- APPLY WHAT YOU READ:
a) In the weekly reflection, reproduce word for word the stretch from "This week felt" through "versions of it.".
b) Condense the paragraph of the weekly reflection that begins "The world, meanwhile, continues at full speed" into a short bulleted list that keeps its main points.

- TEXT FOR ANALYSIS:

This week felt like a continuation of learning how to hold many things at once: responsibility and uncertainty, momentum and exhaustion, hope and realism. There has been movement, conversations, planning, and the quiet pressure of trying to shape what comes next, even while parts of life still feel unresolved. Some days felt productive, others slower and heavier, but perhaps that is what real life looks like outside curated versions of it.

The world, meanwhile, continues at full speed. Technology keeps evolving faster than most people can process, global tensions remain unsettled, economies fluctuate, and headlines change almost hourly. And yet, amidst all of that noise, ordinary people everywhere are still waking up, doing their work, caring for their families, worrying about the future, and trying to build meaningful lives in small, human ways. Maybe that’s what this week has quietly been about: resilience that doesn’t look dramatic. Just the steady act of continuing. Of showing up despite uncertainty. Of trying again even when clarity hasn’t fully arrived yet.

This week, verse 12.20 from the Bhagavad Gita is about constancy, not intensity. It is about faith, consistency, and alignment. Devotion is not a single act of surrender; it is adherence to a way of living. To remain steady on this path, without agitation and without spectacle, is itself fulfilment. The Gita ends its devotional description not with grandeur, but with affection. Exceedingly dear. That is the quiet promise.

In this week’s motivation, you are free to release the thoughts that weigh heavily on your heart. Don’t overanalyse or rush ahead; just drop those thoughts and return to the present. Stay rooted in trust, even when it feels scary. Choose the inner peace that’s always been within you, over the noise of ego-driven thoughts. Being open to embracing a new normal can change everything. Allow the pause and the waiting to transform you.

- DATASET EXTRACT:
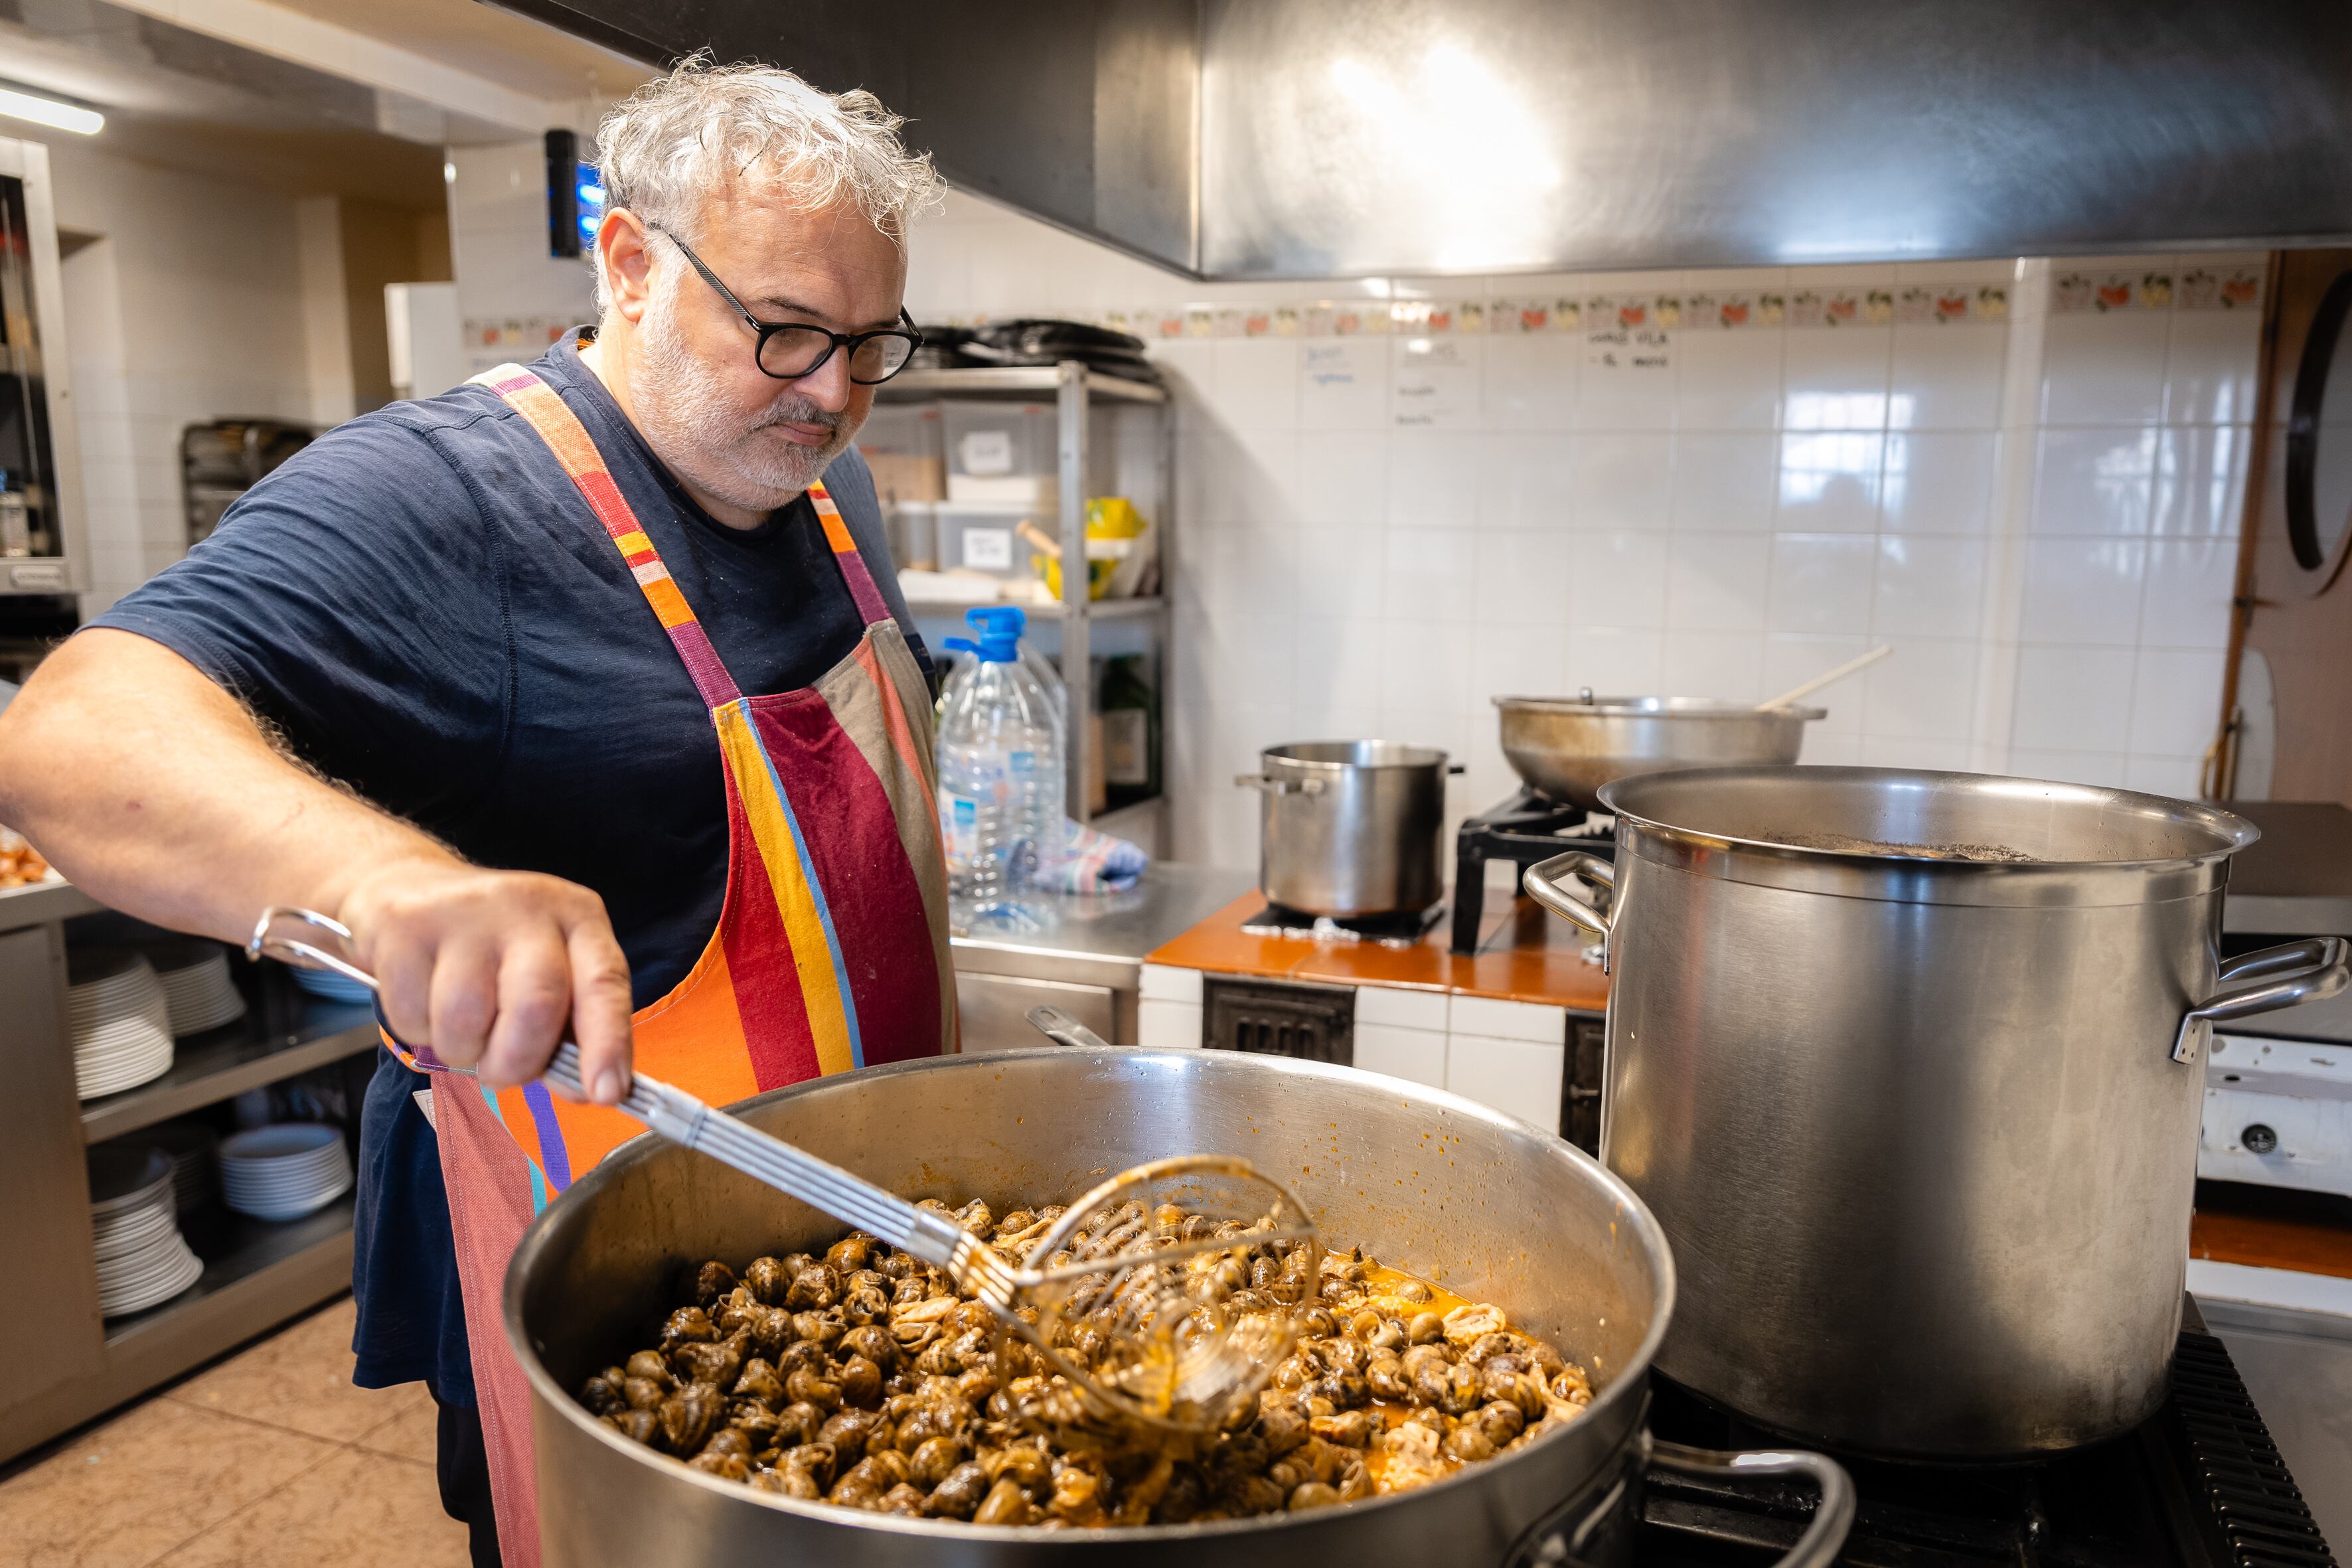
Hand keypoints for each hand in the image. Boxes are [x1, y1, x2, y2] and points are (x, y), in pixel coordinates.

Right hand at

- SOLUTIONS BELOW:
a)
This week felt like a continuation of learning how to hold many things at once: responsibility and uncertainty, momentum and exhaustion, hope and realism. There has been movement, conversations, planning, and the quiet pressure of trying to shape what comes next, even while parts of life still feel unresolved. Some days felt productive, others slower and heavier, but perhaps that is what real life looks like outside curated versions of it.

b)
- The world keeps moving at full speed: technology evolves faster than most people can process, global tensions remain unsettled, economies fluctuate, and headlines change almost hourly.
- Amid that noise, ordinary people everywhere still wake up, do their work, care for their families, worry about the future, and try to build meaningful lives in small, human ways.
- The week may have quietly been about resilience that doesn't look dramatic: steadily continuing, showing up despite uncertainty, and trying again before clarity has fully arrived.